また、俳諧・書道に後進の育成に当たり、宿役人であった竹井新右衛門、石川清左衛門、石川藤四郎らも雪江の教えを受けました。
そして、江戸後期の熊谷宿の有識者として、俳諧の師建部涼袋や儒医の三浦無窮をはじめ、多くの文人墨客たちと交わり、幅広い文化活動を推進しました。

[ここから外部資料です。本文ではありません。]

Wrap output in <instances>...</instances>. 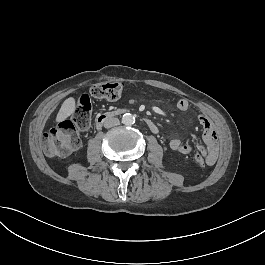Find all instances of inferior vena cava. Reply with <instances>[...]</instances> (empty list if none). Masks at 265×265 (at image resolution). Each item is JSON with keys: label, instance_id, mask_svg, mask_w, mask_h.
<instances>
[{"label": "inferior vena cava", "instance_id": "1", "mask_svg": "<svg viewBox=\"0 0 265 265\" xmlns=\"http://www.w3.org/2000/svg\"><path fill=\"white\" fill-rule=\"evenodd\" d=\"M119 123H120V121L118 118L109 117V118L105 119L103 125L106 129H108V128H112L114 126H118Z\"/></svg>", "mask_w": 265, "mask_h": 265}]
</instances>
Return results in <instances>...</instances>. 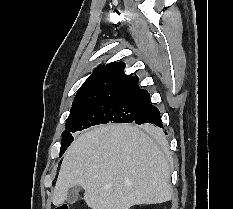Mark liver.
I'll return each instance as SVG.
<instances>
[{"label": "liver", "mask_w": 233, "mask_h": 209, "mask_svg": "<svg viewBox=\"0 0 233 209\" xmlns=\"http://www.w3.org/2000/svg\"><path fill=\"white\" fill-rule=\"evenodd\" d=\"M150 133L160 136L157 127ZM79 185L91 209H129L172 198L169 162L156 142L136 125L108 124L82 133L66 151L52 202H65Z\"/></svg>", "instance_id": "1"}]
</instances>
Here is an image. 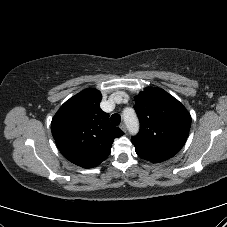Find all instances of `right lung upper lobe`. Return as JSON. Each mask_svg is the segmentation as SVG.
<instances>
[{
    "label": "right lung upper lobe",
    "mask_w": 227,
    "mask_h": 227,
    "mask_svg": "<svg viewBox=\"0 0 227 227\" xmlns=\"http://www.w3.org/2000/svg\"><path fill=\"white\" fill-rule=\"evenodd\" d=\"M101 98L98 90L85 89L66 101L51 122L61 154L83 168L98 166L110 154L114 139L124 134L101 110Z\"/></svg>",
    "instance_id": "obj_1"
}]
</instances>
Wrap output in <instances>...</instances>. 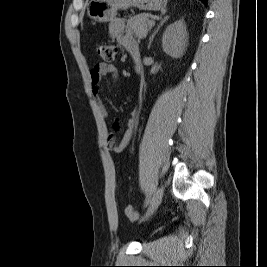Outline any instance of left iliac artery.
I'll use <instances>...</instances> for the list:
<instances>
[{
	"label": "left iliac artery",
	"mask_w": 267,
	"mask_h": 267,
	"mask_svg": "<svg viewBox=\"0 0 267 267\" xmlns=\"http://www.w3.org/2000/svg\"><path fill=\"white\" fill-rule=\"evenodd\" d=\"M151 201V192H148L145 199V206H147Z\"/></svg>",
	"instance_id": "left-iliac-artery-1"
}]
</instances>
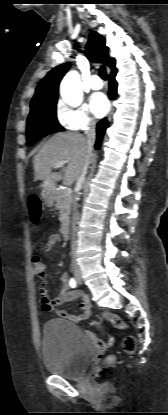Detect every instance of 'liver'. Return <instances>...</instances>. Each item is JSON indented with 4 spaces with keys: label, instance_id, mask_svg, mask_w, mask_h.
<instances>
[{
    "label": "liver",
    "instance_id": "obj_1",
    "mask_svg": "<svg viewBox=\"0 0 168 415\" xmlns=\"http://www.w3.org/2000/svg\"><path fill=\"white\" fill-rule=\"evenodd\" d=\"M94 157L93 152L88 153L83 135L71 132L57 133L42 146L34 157L35 179L43 181L44 189H48L60 180L66 185H71L77 181L86 160L90 163ZM63 160H67L68 165L62 168L61 172H53L54 164Z\"/></svg>",
    "mask_w": 168,
    "mask_h": 415
}]
</instances>
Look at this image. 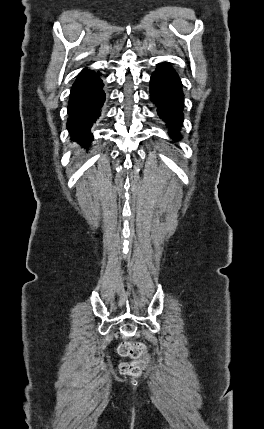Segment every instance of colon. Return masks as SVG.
Returning <instances> with one entry per match:
<instances>
[{
    "label": "colon",
    "instance_id": "colon-1",
    "mask_svg": "<svg viewBox=\"0 0 264 429\" xmlns=\"http://www.w3.org/2000/svg\"><path fill=\"white\" fill-rule=\"evenodd\" d=\"M119 353L122 356H128L132 359L131 362L123 363L120 371L124 375H137L141 371L142 364L147 356V349L141 343L126 342L120 345Z\"/></svg>",
    "mask_w": 264,
    "mask_h": 429
}]
</instances>
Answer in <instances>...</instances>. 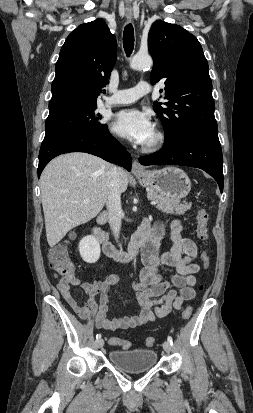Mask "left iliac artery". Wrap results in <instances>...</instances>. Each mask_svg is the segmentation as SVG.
Wrapping results in <instances>:
<instances>
[{
  "mask_svg": "<svg viewBox=\"0 0 253 413\" xmlns=\"http://www.w3.org/2000/svg\"><path fill=\"white\" fill-rule=\"evenodd\" d=\"M167 340H168V342H169L171 345L173 344V339H172L171 336H168Z\"/></svg>",
  "mask_w": 253,
  "mask_h": 413,
  "instance_id": "left-iliac-artery-1",
  "label": "left iliac artery"
}]
</instances>
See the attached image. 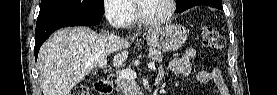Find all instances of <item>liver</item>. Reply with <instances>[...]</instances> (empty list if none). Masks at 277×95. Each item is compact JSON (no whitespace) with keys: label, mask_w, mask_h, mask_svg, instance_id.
I'll return each mask as SVG.
<instances>
[{"label":"liver","mask_w":277,"mask_h":95,"mask_svg":"<svg viewBox=\"0 0 277 95\" xmlns=\"http://www.w3.org/2000/svg\"><path fill=\"white\" fill-rule=\"evenodd\" d=\"M129 46L125 39L109 33L97 34L87 27L57 30L39 51L43 95H69L110 54H115L113 66H121L127 60Z\"/></svg>","instance_id":"1"}]
</instances>
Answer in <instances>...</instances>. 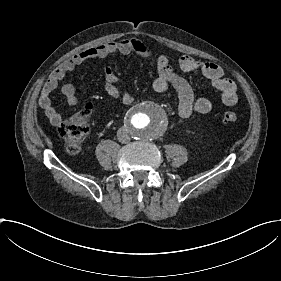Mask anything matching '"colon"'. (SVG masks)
<instances>
[{
    "label": "colon",
    "instance_id": "5ec220e1",
    "mask_svg": "<svg viewBox=\"0 0 281 281\" xmlns=\"http://www.w3.org/2000/svg\"><path fill=\"white\" fill-rule=\"evenodd\" d=\"M222 120L226 124H236L239 115L235 110L227 109L222 113ZM60 134L68 150L77 153L81 150L82 142L88 134V126L81 119H69L61 126Z\"/></svg>",
    "mask_w": 281,
    "mask_h": 281
}]
</instances>
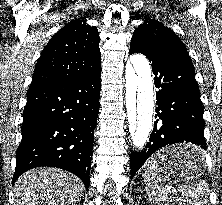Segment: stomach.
Returning a JSON list of instances; mask_svg holds the SVG:
<instances>
[{
	"mask_svg": "<svg viewBox=\"0 0 222 205\" xmlns=\"http://www.w3.org/2000/svg\"><path fill=\"white\" fill-rule=\"evenodd\" d=\"M186 150H199V148L193 144H177L166 147L157 153L163 159L159 164V170L163 172L166 181L170 183L188 182L191 179L199 178L204 173L206 167L204 158L195 165L183 166L170 163L173 156Z\"/></svg>",
	"mask_w": 222,
	"mask_h": 205,
	"instance_id": "obj_1",
	"label": "stomach"
}]
</instances>
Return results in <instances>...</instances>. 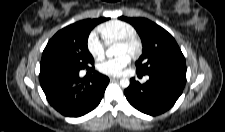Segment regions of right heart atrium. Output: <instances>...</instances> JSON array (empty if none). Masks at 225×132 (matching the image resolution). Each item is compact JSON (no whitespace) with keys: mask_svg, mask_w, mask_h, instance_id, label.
<instances>
[{"mask_svg":"<svg viewBox=\"0 0 225 132\" xmlns=\"http://www.w3.org/2000/svg\"><path fill=\"white\" fill-rule=\"evenodd\" d=\"M87 49L95 59H102L105 55V47L98 35L92 32L87 38Z\"/></svg>","mask_w":225,"mask_h":132,"instance_id":"right-heart-atrium-1","label":"right heart atrium"}]
</instances>
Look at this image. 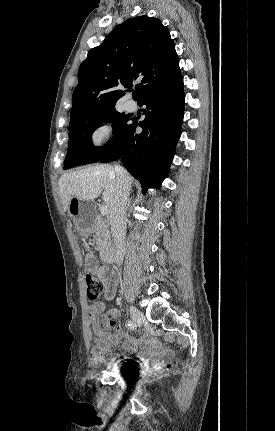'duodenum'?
<instances>
[{"instance_id": "410a0bca", "label": "duodenum", "mask_w": 275, "mask_h": 431, "mask_svg": "<svg viewBox=\"0 0 275 431\" xmlns=\"http://www.w3.org/2000/svg\"><path fill=\"white\" fill-rule=\"evenodd\" d=\"M100 257L105 263H114L117 258L115 246L111 243L104 245L100 250Z\"/></svg>"}]
</instances>
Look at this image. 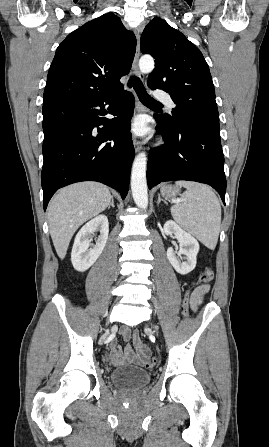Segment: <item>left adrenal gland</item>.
I'll use <instances>...</instances> for the list:
<instances>
[{
  "label": "left adrenal gland",
  "instance_id": "a2214340",
  "mask_svg": "<svg viewBox=\"0 0 269 447\" xmlns=\"http://www.w3.org/2000/svg\"><path fill=\"white\" fill-rule=\"evenodd\" d=\"M160 202H165V200H162L160 194H158L157 204H160ZM165 204H166V202H165Z\"/></svg>",
  "mask_w": 269,
  "mask_h": 447
}]
</instances>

当時歌われていた劇歌に「横町にすぎたるものが三つある、雪江、石橋、桝屋藤七」がある。
寛政11年7月9日に、68歳で逝去しています。
 
〇「林間に 酒の寒さや 若楓」
宝暦7年『俳諧川柳』:『建部綾足全集』第一巻:建部綾足著作刊行会:昭和61年
〇「鶯の 息あたためる 日のさして」 雪叩
       「首途の酒を 遥々と酔」 桃路
〇「本服は 涼しい月に こちらむき」 雪叩
     「涼しい義理も 廓では有ル」 笑牛
宝暦8年『俳諧田家の春』:『建部綾足全集』第一巻:建部綾足著作刊行会:昭和61年
〇「京を見て 紺屋の助言 おかしがり」 雪叩
     「汚す扇に 名哥覚へる」 執筆
宝暦9年『春興帖』:『建部綾足全集』第一巻:建部綾足著作刊行会:昭和61年
〇「水鳥の 青きを踏て 柳哉」  蘆帆
     「霞は横に うごく遠山」 雪叩
〇「唇を うごかすい花に 使はるる」 笑牛
      「交はる蝶に 蜂の和らぎ」 雪叩
宝暦10年『俳諧 絵の山陰』:『建部綾足全集』第二巻:建部綾足著作刊行会:昭和61年
〇「涼しさを 簾のうちへ 汲ンで行 土用に干せば 己も大勢」
〇「先陣は 袖をかざして 寺子供 殿さまを見る 穴をほしがる」
〇「泉水が 出来て俯く 月に成リ 入院も 娵るやうな 尼御所」
〇「金屏を 昼寝が肥て うるさがり 什物なれど 若衆新らし」
〇「此次は 東海道と 出直さん 峯から見れば 寸馬豆人」
宝暦10年『俳諧連理香』:『建部綾足全集』第二巻:建部綾足著作刊行会:昭和61年
〇「林菁入も 髪ねぢて居る 寒さ哉」
宝暦13年『俳諧 香爐峯』:『建部綾足全集』第二巻:建部綾足著作刊行会:昭和61年
〇「折たがる 人へも来たり 花の春」
〇「鞘あての 出船におほき しぐれ哉」
〇「春(コメ)米夫(ツキ)の 輪回を逃て 十夜哉」
〇「水仙や 靉靆(メガネ)で見ても 発(サイ)たもの」
〇「さはるもの 皆狗骨也 としのくれ」
宝暦13年『古今俳諧明題集』:『建部綾足全集』第二巻:建部綾足著作刊行会:昭和61年
〇「異見者も 窓は叱らず うめのはな」
宝暦14年『片歌あさふすま』:『建部綾足全集』第三巻:建部綾足著作刊行会:昭和61年
〇「我宿を 梅ゆ問来て 喚起鳥鳴けり」
明和2年『春興 かすみをとこ』:『建部綾足全集』第三巻:建部綾足著作刊行会:昭和61年
〇「日にちたび 行逢ひながら 猫のこひ」
明和3年『春興帖』:『建部綾足全集』第三巻:建部綾足著作刊行会:昭和61年
これらの句は、涼袋系俳書『建部綾足全集』に掲載されており、熊谷図書館に所蔵されていますので、興味のある方はご覧ください。